Turns out you mentioning “voice provider” gave me enough to search on:

"To set a color explicitly, add code in your skill adapter to respond to the SetColorRequest directive. The payload of the request contains a color object with Hue, Saturation, and Brightness (HSB) which maps to the color requested by the customer. "

then later in the article:

“If the target device requires Red, Green, Blue (RGB) settings, convert from HSB to RGB in the skill adapter.”

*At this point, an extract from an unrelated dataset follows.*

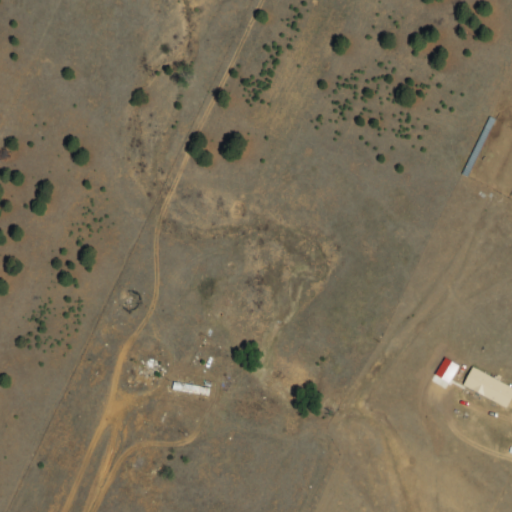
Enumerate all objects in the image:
road: (371, 364)
building: (488, 386)
building: (190, 388)
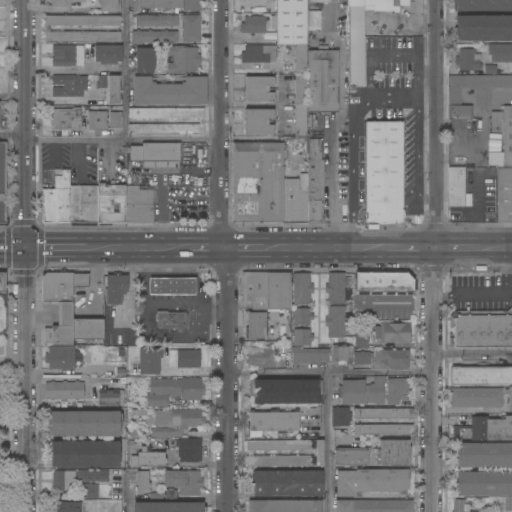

So it looks like, for Alexa at least and I’m sure google is similar, they are passing saturation and hue and SmartThings is simply relaying this information to the DTH with no conversions going on. The fact that SmartThings is not putting “brightness” in the payload might be a issue for someone but I’m using my slider control for that anyway. Which also, to me, means SmartThings is not relaying that piece of information.

I then tried something that was in the article:

“Alexa, set cabinet lights to daylight”

and Alexa reported back the cabinet lights don’t support that. Which is right because in my DTH I did not add in “capability.colorTemperature”.

Gonna add in that capability and see if the correct color temperature is then passed through and will report back. (Edit: it worked just fine. Asked Alexa to set the lights to soft white and got a “2700” to the setColorTemperature routine)

Since SmartThings is getting just the hue/sat/brightness (and seems to be ignoring brightness) then that means the color list is on Alexa or Googles side which I can’t find a list yet but it could be anything they feel like supporting.

@Jim - Can you confirm the above? Also can you confirm you are not accepting brightness from Alexa/Amazon even though it is in their payload? And if you can confirm that is there a reason you aren’t or is it because you assume a slider control to take care of that part?

Would need someone from the engineering team working with Alexa to confirm how it handles voice commands specifically. But for SmartThings, the setColor([hue: xx, saturation: yy]) command of the Color Control capability is correct.